## BRIEF
Reproduce the lines below exactly, starting at the one containing "31.75 33.6046 0)" and stopping at the final line.

## THE DATA
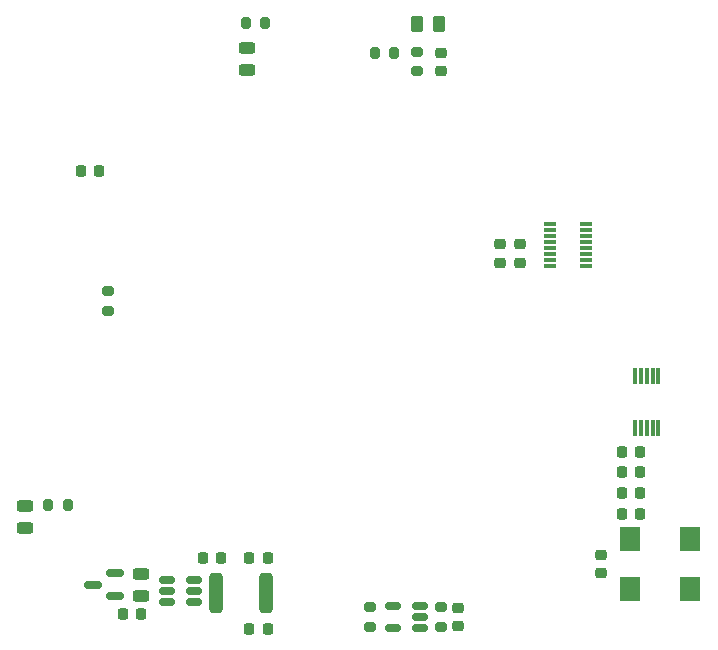
<source format=gbr>
%TF.GenerationSoftware,KiCad,Pcbnew,9.0.1*%
%TF.CreationDate,2025-04-02T11:20:44-04:00*%
%TF.ProjectId,Colossus_TI_rev_A,436f6c6f-7373-4757-935f-54495f726576,rev?*%
%TF.SameCoordinates,Original*%
%TF.FileFunction,Paste,Top*%
%TF.FilePolarity,Positive*%
%FSLAX46Y46*%
G04 Gerber Fmt 4.6, Leading zero omitted, Abs format (unit mm)*
G04 Created by KiCad (PCBNEW 9.0.1) date 2025-04-02 11:20:44*
%MOMM*%
%LPD*%
G01*
G04 APERTURE LIST*
G04 Aperture macros list*
%AMRoundRect*
0 Rectangle with rounded corners*
0 $1 Rounding radius*
0 $2 $3 $4 $5 $6 $7 $8 $9 X,Y pos of 4 corners*
0 Add a 4 corners polygon primitive as box body*
4,1,4,$2,$3,$4,$5,$6,$7,$8,$9,$2,$3,0*
0 Add four circle primitives for the rounded corners*
1,1,$1+$1,$2,$3*
1,1,$1+$1,$4,$5*
1,1,$1+$1,$6,$7*
1,1,$1+$1,$8,$9*
0 Add four rect primitives between the rounded corners*
20,1,$1+$1,$2,$3,$4,$5,0*
20,1,$1+$1,$4,$5,$6,$7,0*
20,1,$1+$1,$6,$7,$8,$9,0*
20,1,$1+$1,$8,$9,$2,$3,0*%
G04 Aperture macros list end*
%ADD10RoundRect,0.200000X-0.200000X-0.275000X0.200000X-0.275000X0.200000X0.275000X-0.200000X0.275000X0*%
%ADD11R,0.300000X1.400000*%
%ADD12RoundRect,0.150000X-0.512500X-0.150000X0.512500X-0.150000X0.512500X0.150000X-0.512500X0.150000X0*%
%ADD13RoundRect,0.250000X0.262500X0.450000X-0.262500X0.450000X-0.262500X-0.450000X0.262500X-0.450000X0*%
%ADD14RoundRect,0.150000X0.587500X0.150000X-0.587500X0.150000X-0.587500X-0.150000X0.587500X-0.150000X0*%
%ADD15RoundRect,0.225000X-0.225000X-0.250000X0.225000X-0.250000X0.225000X0.250000X-0.225000X0.250000X0*%
%ADD16RoundRect,0.250000X-0.312500X-1.450000X0.312500X-1.450000X0.312500X1.450000X-0.312500X1.450000X0*%
%ADD17RoundRect,0.200000X0.275000X-0.200000X0.275000X0.200000X-0.275000X0.200000X-0.275000X-0.200000X0*%
%ADD18RoundRect,0.243750X-0.456250X0.243750X-0.456250X-0.243750X0.456250X-0.243750X0.456250X0.243750X0*%
%ADD19RoundRect,0.225000X0.225000X0.250000X-0.225000X0.250000X-0.225000X-0.250000X0.225000X-0.250000X0*%
%ADD20RoundRect,0.225000X0.250000X-0.225000X0.250000X0.225000X-0.250000X0.225000X-0.250000X-0.225000X0*%
%ADD21RoundRect,0.150000X0.512500X0.150000X-0.512500X0.150000X-0.512500X-0.150000X0.512500X-0.150000X0*%
%ADD22R,1.800000X2.000000*%
%ADD23RoundRect,0.225000X-0.250000X0.225000X-0.250000X-0.225000X0.250000X-0.225000X0.250000X0.225000X0*%
%ADD24RoundRect,0.200000X-0.275000X0.200000X-0.275000X-0.200000X0.275000X-0.200000X0.275000X0.200000X0*%
%ADD25R,0.977900X0.304800*%
G04 APERTURE END LIST*
D10*
%TO.C,R6*%
X55425000Y-95250000D03*
X57075000Y-95250000D03*
%TD*%
D11*
%TO.C,U2*%
X105100000Y-88740000D03*
X105600000Y-88740000D03*
X106100000Y-88740000D03*
X106600000Y-88740000D03*
X107100000Y-88740000D03*
X107100000Y-84340000D03*
X106600000Y-84340000D03*
X106100000Y-84340000D03*
X105600000Y-84340000D03*
X105100000Y-84340000D03*
%TD*%
D12*
%TO.C,U4*%
X65500000Y-101599998D03*
X65500000Y-102549998D03*
X65500000Y-103499998D03*
X67775000Y-103499998D03*
X67775000Y-102549998D03*
X67775000Y-101599998D03*
%TD*%
D13*
%TO.C,TH1*%
X88500000Y-54500000D03*
X86675000Y-54500000D03*
%TD*%
D14*
%TO.C,Q1*%
X61125000Y-102949998D03*
X61125000Y-101049998D03*
X59250000Y-101999998D03*
%TD*%
D10*
%TO.C,R5*%
X72175000Y-54437500D03*
X73825000Y-54437500D03*
%TD*%
D15*
%TO.C,C5*%
X103975000Y-96000000D03*
X105525000Y-96000000D03*
%TD*%
D16*
%TO.C,L1*%
X69612500Y-102749998D03*
X73887500Y-102749998D03*
%TD*%
D17*
%TO.C,R3*%
X82655000Y-105565000D03*
X82655000Y-103915000D03*
%TD*%
D15*
%TO.C,C4*%
X104025000Y-90760000D03*
X105575000Y-90760000D03*
%TD*%
D18*
%TO.C,F1*%
X63250000Y-101062500D03*
X63250000Y-102937500D03*
%TD*%
D17*
%TO.C,R2*%
X86675000Y-58550000D03*
X86675000Y-56900000D03*
%TD*%
D19*
%TO.C,C11*%
X63275000Y-104500000D03*
X61725000Y-104500000D03*
%TD*%
D20*
%TO.C,C3*%
X102250000Y-101025000D03*
X102250000Y-99475000D03*
%TD*%
D19*
%TO.C,C10*%
X59775000Y-67000000D03*
X58225000Y-67000000D03*
%TD*%
D21*
%TO.C,U3*%
X86887500Y-105700000D03*
X86887500Y-104750000D03*
X86887500Y-103800000D03*
X84612500Y-103800000D03*
X84612500Y-105700000D03*
%TD*%
D18*
%TO.C,D1*%
X72250000Y-56562500D03*
X72250000Y-58437500D03*
%TD*%
D19*
%TO.C,C13*%
X74025000Y-105749998D03*
X72475000Y-105749998D03*
%TD*%
D22*
%TO.C,Y1*%
X104710000Y-102350000D03*
X109790000Y-102350000D03*
X109790000Y-98150000D03*
X104710000Y-98150000D03*
%TD*%
D19*
%TO.C,C7*%
X105550000Y-92500000D03*
X104000000Y-92500000D03*
%TD*%
D17*
%TO.C,R7*%
X60500000Y-78825000D03*
X60500000Y-77175000D03*
%TD*%
D23*
%TO.C,C8*%
X88675000Y-56950000D03*
X88675000Y-58500000D03*
%TD*%
%TO.C,C2*%
X93663900Y-73200000D03*
X93663900Y-74750000D03*
%TD*%
D19*
%TO.C,C14*%
X74025000Y-99749998D03*
X72475000Y-99749998D03*
%TD*%
D10*
%TO.C,R1*%
X83100000Y-57000000D03*
X84750000Y-57000000D03*
%TD*%
D15*
%TO.C,C12*%
X68500000Y-99749998D03*
X70050000Y-99749998D03*
%TD*%
D23*
%TO.C,C9*%
X90155000Y-103965000D03*
X90155000Y-105515000D03*
%TD*%
D24*
%TO.C,R4*%
X88655000Y-103915000D03*
X88655000Y-105565000D03*
%TD*%
D18*
%TO.C,D2*%
X53500000Y-95312500D03*
X53500000Y-97187500D03*
%TD*%
D23*
%TO.C,C1*%
X95413900Y-73200000D03*
X95413900Y-74750000D03*
%TD*%
D15*
%TO.C,C6*%
X104025000Y-94250000D03*
X105575000Y-94250000D03*
%TD*%
D25*
%TO.C,U1*%
X97913900Y-71499622D03*
X97913900Y-71999748D03*
X97913900Y-72499874D03*
X97913900Y-73000000D03*
X97913900Y-73500126D03*
X97913900Y-74000252D03*
X97913900Y-74500378D03*
X97913900Y-75000504D03*
X101000000Y-75000504D03*
X101000000Y-74500378D03*
X101000000Y-74000252D03*
X101000000Y-73500126D03*
X101000000Y-73000000D03*
X101000000Y-72499874D03*
X101000000Y-71999748D03*
X101000000Y-71499622D03*
%TD*%
M02*

</source>
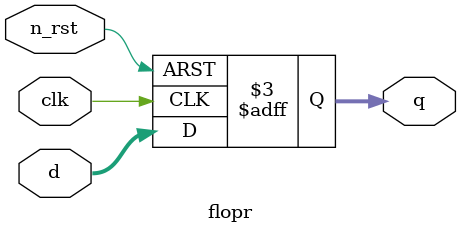
<source format=sv>
module flopr(
    clk,
    n_rst,
    d,
    q
);
  parameter RESET_VALUE = 32'h0000_0000;
	input clk, n_rst;
    input [31:0] d;
    output reg [31:0] q;	

    always@(posedge clk or negedge n_rst) begin 
        if(!n_rst) begin
            q <= RESET_VALUE;
        end
        else begin
            q <= d;
        end		
    end

endmodule

</source>
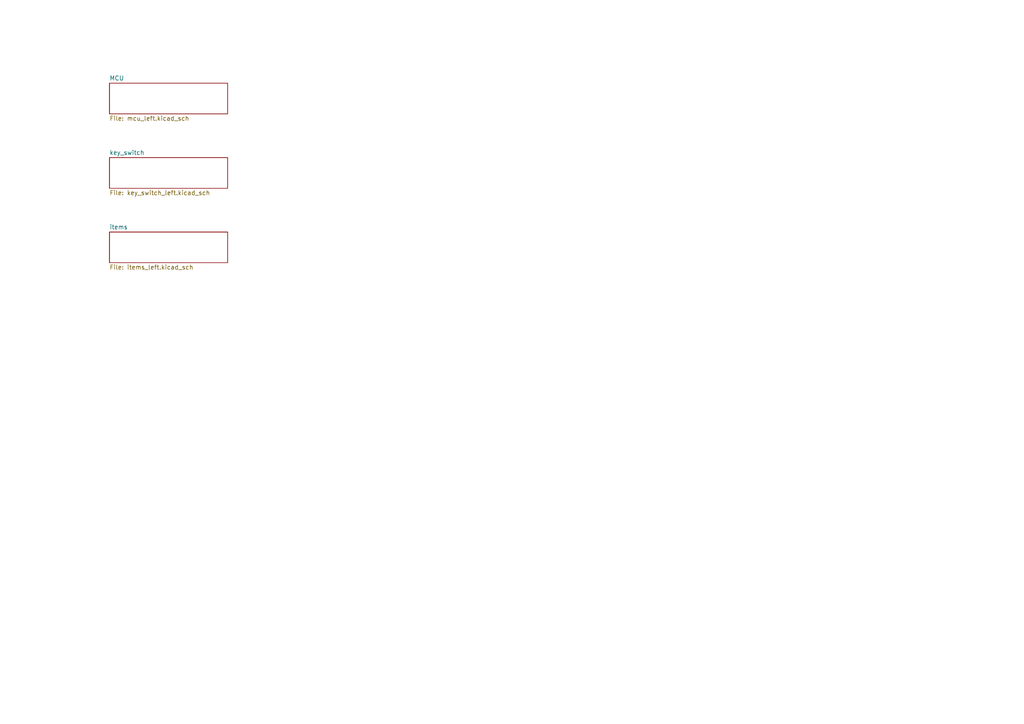
<source format=kicad_sch>
(kicad_sch (version 20211123) (generator eeschema)

  (uuid 132ba8ba-6892-4912-8a95-3e89d468fc92)

  (paper "A4")

  (title_block
    (title "ma8ic split 69")
    (date "2023-03-09")
    (rev "2.0")
    (company "kazmeegawa")
  )

  


  (sheet (at 31.75 67.31) (size 34.29 8.89) (fields_autoplaced)
    (stroke (width 0.1524) (type solid) (color 0 0 0 0))
    (fill (color 0 0 0 0.0000))
    (uuid 3f536b22-9393-43a4-90d7-272f3176301c)
    (property "Sheet name" "items" (id 0) (at 31.75 66.5984 0)
      (effects (font (size 1.27 1.27)) (justify left bottom))
    )
    (property "Sheet file" "items_left.kicad_sch" (id 1) (at 31.75 76.7846 0)
      (effects (font (size 1.27 1.27)) (justify left top))
    )
  )

  (sheet (at 31.75 24.13) (size 34.29 8.89) (fields_autoplaced)
    (stroke (width 0.1524) (type solid) (color 0 0 0 0))
    (fill (color 0 0 0 0.0000))
    (uuid 80675305-77ba-49a5-8d94-84203ce621dc)
    (property "Sheet name" "MCU" (id 0) (at 31.75 23.4184 0)
      (effects (font (size 1.27 1.27)) (justify left bottom))
    )
    (property "Sheet file" "mcu_left.kicad_sch" (id 1) (at 31.75 33.6046 0)
      (effects (font (size 1.27 1.27)) (justify left top))
    )
  )

  (sheet (at 31.75 45.72) (size 34.29 8.89) (fields_autoplaced)
    (stroke (width 0.1524) (type solid) (color 0 0 0 0))
    (fill (color 0 0 0 0.0000))
    (uuid 9f2e5dcc-c1b5-44ea-83f5-0ade3ae28a23)
    (property "Sheet name" "key_switch" (id 0) (at 31.75 45.0084 0)
      (effects (font (size 1.27 1.27)) (justify left bottom))
    )
    (property "Sheet file" "key_switch_left.kicad_sch" (id 1) (at 31.75 55.1946 0)
      (effects (font (size 1.27 1.27)) (justify left top))
    )
  )
)

</source>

## OUTPUT FOR THIS TASK
    (property "Sheet file" "mcu_left.kicad_sch" (id 1) (at 31.75 33.6046 0)
      (effects (font (size 1.27 1.27)) (justify left top))
    )
  )

  (sheet (at 31.75 45.72) (size 34.29 8.89) (fields_autoplaced)
    (stroke (width 0.1524) (type solid) (color 0 0 0 0))
    (fill (color 0 0 0 0.0000))
    (uuid 9f2e5dcc-c1b5-44ea-83f5-0ade3ae28a23)
    (property "Sheet name" "key_switch" (id 0) (at 31.75 45.0084 0)
      (effects (font (size 1.27 1.27)) (justify left bottom))
    )
    (property "Sheet file" "key_switch_left.kicad_sch" (id 1) (at 31.75 55.1946 0)
      (effects (font (size 1.27 1.27)) (justify left top))
    )
  )
)

</source>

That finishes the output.